Swedish Agency for Health Technology Assessment and Assessment of Social Services (SBU), Stockholm, Sweden.
Institute of Clinical Sciences, Department of Obstetrics and Gynaecology, Unit of Reproduction Epidemiology, Tornblad Institute, Lund University, Lund, Sweden.
Value Health. 2023 May;26(5):639-648. doi: 10.1016/j.jval.2022.10.003. Epub 2022 Nov 14.
There is a lack of consensus around the definition of delivery by cesarean section (CS) on maternal request, and clinical practice varies across and within countries. Previous economic evaluations have focused on specific populations and selected complications. Our aim was to evaluate the cost-effectiveness of CS on maternal request compared with planned vaginal birth in a Swedish context, based on a systematic review of benefits and drawbacks and national registry data on costs.
We used the results from a systematic literature review of somatic risks for long- and short-term complications for mother and child, in which certainty was rated low, moderate, or high using the Grading of Recommendations Assessment, Development and Evaluation. Swedish national registry data were used for healthcare costs of delivery and complications. Utilities for long-term complications were based on a focused literature review. We constructed a decision tree and conducted separate analyses for primi- and multiparous women. Costs and effects were discounted by 3% and the time horizon was varied between 1 and 20 years.
Planned vaginal birth leads to lower healthcare costs and somatic health gains compared with elective CS without medical indication over up to 20 years. Although there is uncertainty around, for example, quality-of-life effects, results remain stable across sensitivity analyses.

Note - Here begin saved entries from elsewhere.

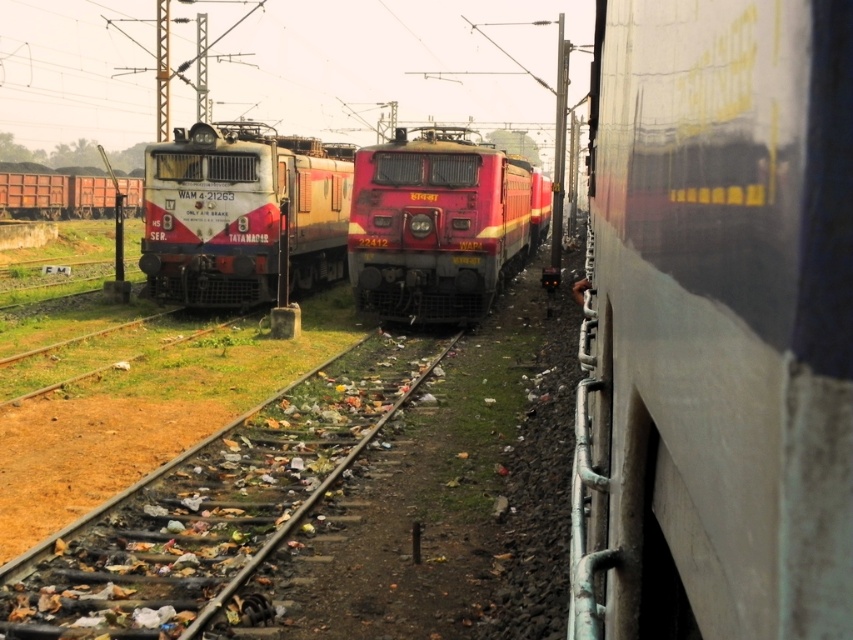
Is matte red locomotive at center to the left of matte red train at center from the viewer's perspective?

Indeed, matte red locomotive at center is positioned on the left side of matte red train at center.

Which is below, matte red locomotive at center or matte red train at center?

matte red locomotive at center

Measure the distance between point (242, 163) and camera.

The distance of point (242, 163) from camera is 19.89 meters.

Image resolution: width=853 pixels, height=640 pixels. I want to click on matte red locomotive at center, so click(241, 212).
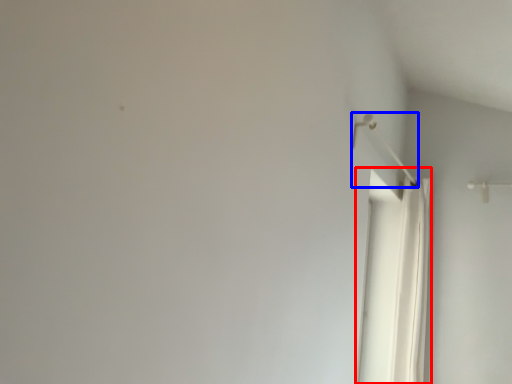
Question: Which object is further to the camera taking this photo, shower curtain (highlighted by a red box) or shower (highlighted by a blue box)?

Choices:
 (A) shower curtain
 (B) shower

Answer: (A)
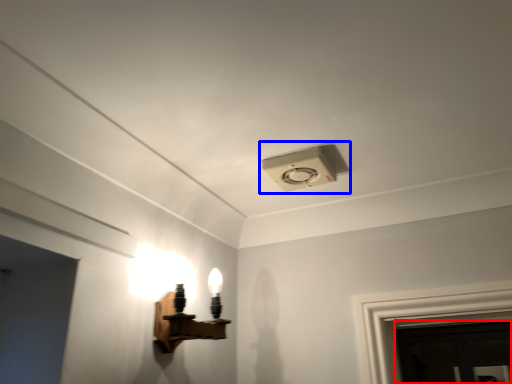
Question: Which object appears farthest to the camera in this image, door (highlighted by a red box) or lamp (highlighted by a blue box)?

Choices:
 (A) door
 (B) lamp

Answer: (A)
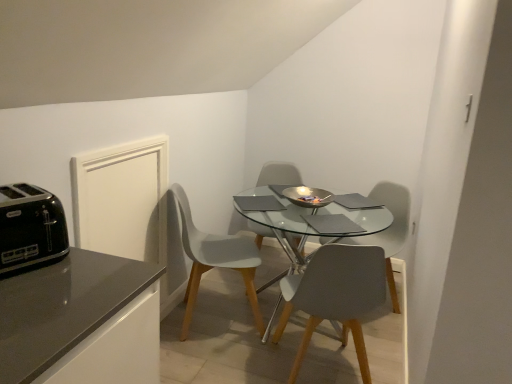
Locate an element on the screen. The height and width of the screenshot is (384, 512). free point to the left of matte gray chair at center, placed as the third chair when sorted from left to right is located at coordinates (226, 366).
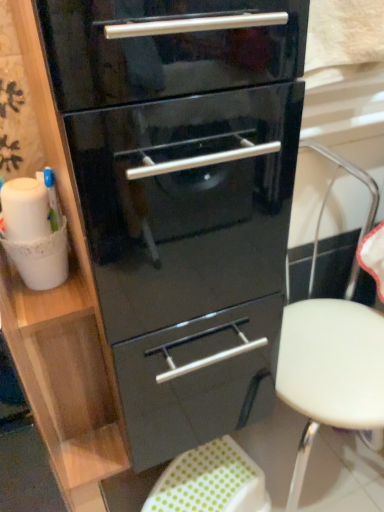
Question: Is white plastic stool at center not close to green polka dot fabric step stool at lower center?

Choices:
 (A) yes
 (B) no

Answer: (B)

Question: Would you say white plastic stool at center is outside green polka dot fabric step stool at lower center?

Choices:
 (A) yes
 (B) no

Answer: (A)

Question: Is green polka dot fabric step stool at lower center at the back of white plastic stool at center?

Choices:
 (A) no
 (B) yes

Answer: (A)

Question: Does white plastic stool at center have a lesser width compared to green polka dot fabric step stool at lower center?

Choices:
 (A) no
 (B) yes

Answer: (A)

Question: Is white plastic stool at center placed right next to green polka dot fabric step stool at lower center?

Choices:
 (A) yes
 (B) no

Answer: (B)

Question: Does white plastic stool at center have a lesser height compared to green polka dot fabric step stool at lower center?

Choices:
 (A) no
 (B) yes

Answer: (A)

Question: From the image's perspective, is white plastic stool at center beneath glossy black chest of drawers at center?

Choices:
 (A) no
 (B) yes

Answer: (B)

Question: From the image's perspective, would you say white plastic stool at center is positioned over glossy black chest of drawers at center?

Choices:
 (A) yes
 (B) no

Answer: (B)

Question: Can you confirm if white plastic stool at center is shorter than glossy black chest of drawers at center?

Choices:
 (A) no
 (B) yes

Answer: (B)

Question: Is glossy black chest of drawers at center completely or partially inside white plastic stool at center?

Choices:
 (A) no
 (B) yes

Answer: (A)

Question: Can we say white plastic stool at center lies outside glossy black chest of drawers at center?

Choices:
 (A) yes
 (B) no

Answer: (A)

Question: Is white plastic stool at center oriented away from glossy black chest of drawers at center?

Choices:
 (A) yes
 (B) no

Answer: (B)

Question: Is green polka dot fabric step stool at lower center smaller than glossy black chest of drawers at center?

Choices:
 (A) yes
 (B) no

Answer: (A)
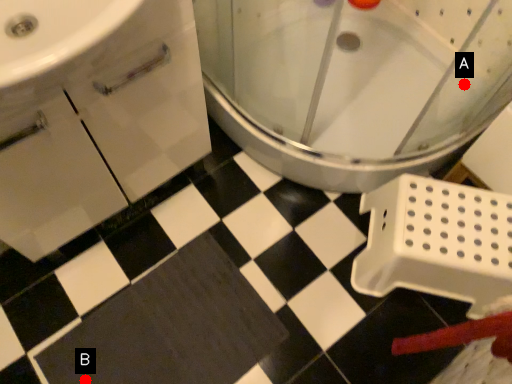
Question: Two points are circled on the image, labeled by A and B beside each circle. Among these points, which one is farthest from the camera?

Choices:
 (A) A is further
 (B) B is further

Answer: (A)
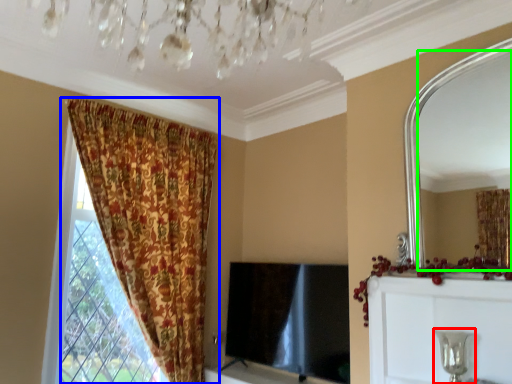
Question: Which is nearer to the candle holder (highlighted by a red box)? curtain (highlighted by a blue box) or mirror (highlighted by a green box).

Choices:
 (A) curtain
 (B) mirror

Answer: (A)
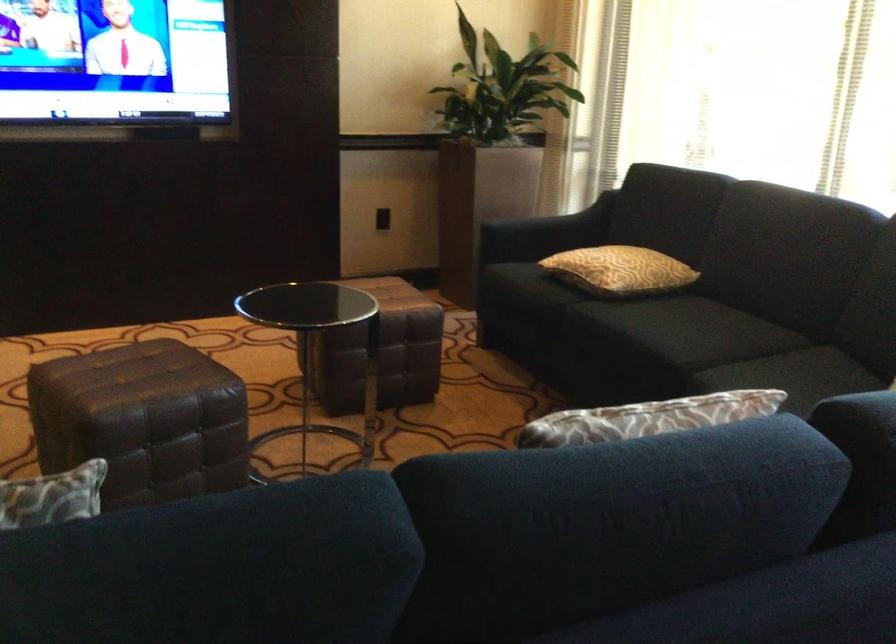
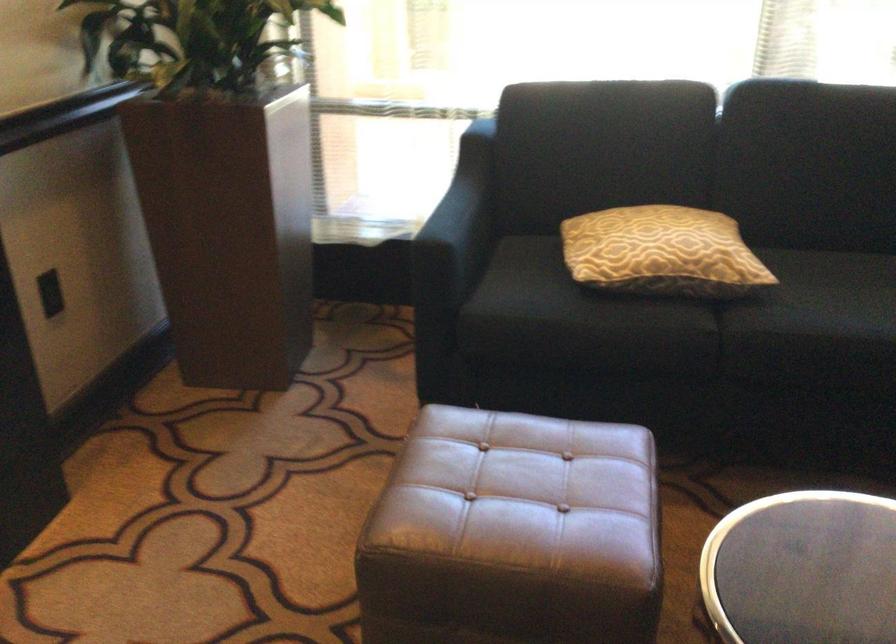
Where in the second image is the point corresponding to point (520, 221) from the first image?

(458, 225)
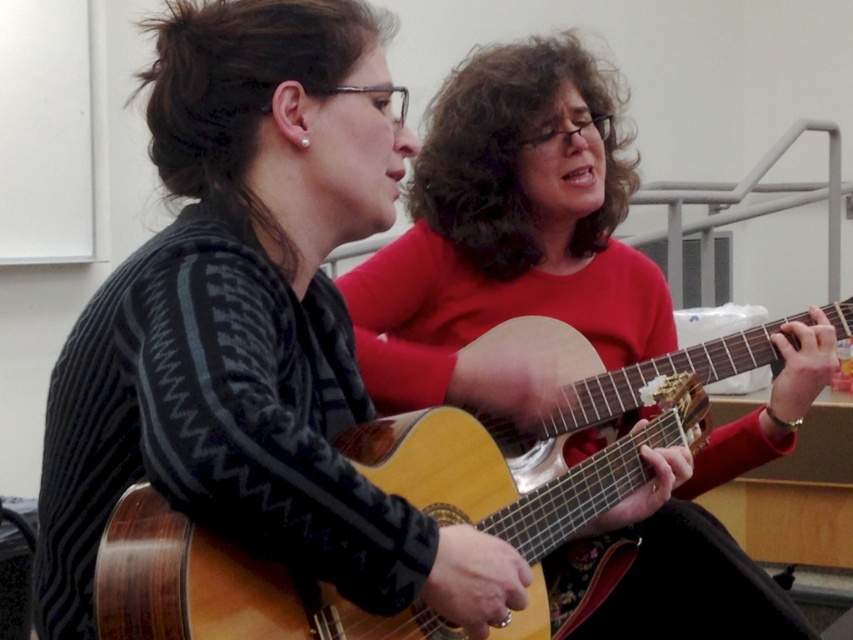
You are a music teacher in a classroom. You have two guitars available for students to try. The matte wood guitar at center and the wooden acoustic guitar at center. If a student prefers a larger instrument, which guitar should they choose?

The matte wood guitar at center is bigger than the wooden acoustic guitar at center, so the student should choose the matte wood guitar at center.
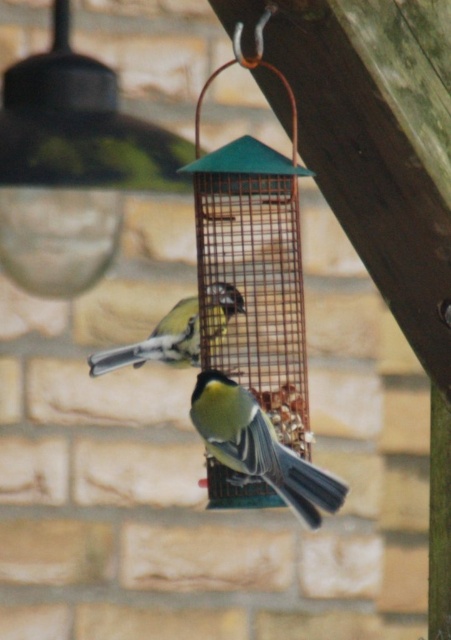
Does point (253, 179) lie in front of point (170, 339)?

That is True.

How much distance is there between green mesh bird feeder at center and yellow-green feathers at center?

green mesh bird feeder at center and yellow-green feathers at center are 7.18 inches apart.

Is point (208, 250) less distant than point (162, 317)?

Yes.

The image size is (451, 640). Find the location of `green mesh bird feeder at center`. green mesh bird feeder at center is located at coordinates (256, 273).

Which of these two, green matte bird at center or yellow-green feathers at center, stands shorter?

yellow-green feathers at center is shorter.

How distant is green matte bird at center from yellow-green feathers at center?

13.14 inches

Who is more forward, [215,436] or [119,348]?

Point [215,436] is more forward.

This screenshot has width=451, height=640. Find the location of `green matte bird at center`. green matte bird at center is located at coordinates (258, 448).

Between green mesh bird feeder at center and green matte bird at center, which one has more height?

Standing taller between the two is green mesh bird feeder at center.

Does point (262, 403) come farther from viewer compared to point (280, 460)?

Yes, it is.

Image resolution: width=451 pixels, height=640 pixels. I want to click on green mesh bird feeder at center, so click(256, 273).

CS on maternal request leads to increased hospitalization costs in a Swedish setting, taking into account short- and long-term consequences for both mother and child. Future research needs to study the psychological consequences related to different delivery methods, costs in outpatient care, and productivity losses.
由于对基于产妇要求的剖宫产(CS)定义缺乏共识,且临床实践在国家之间和国家内部存在差异,因此之前的经济评估都集中在特定人群和选定的并发症上。我们的目的是根据对利益和弊端的系统评价以及关于成本的国家登记数据,在瑞典背景下评估基于产妇要求的 CS 与计划阴道分娩相比的成本效益。
我们使用了对母亲和儿童的长期和短期并发症的躯体风险的系统文献综述的结果,其中使用推荐评估、制定和评估的分级方法对确定性进行了低、中或高的评级。瑞典国家登记数据用于分娩和并发症的医疗保健成本。长期并发症的效用基于重点文献综述。我们构建了决策树,并为初产妇和经产妇分别进行了分析。成本和效果以 3%的贴现率贴现,时间范围在 1 至 20 年之间变化。
在长达 20 年的时间内,与无医学指征的选择性 CS 相比,计划阴道分娩可降低医疗保健成本并改善躯体健康,尽管在生活质量影响等方面存在不确定性,但结果在敏感性分析中仍然稳定。
在考虑到母婴短期和长期后果的情况下,在瑞典,基于产妇要求的 CS 会导致住院费用增加。未来的研究需要研究与不同分娩方式相关的心理后果、门诊护理成本和生产力损失。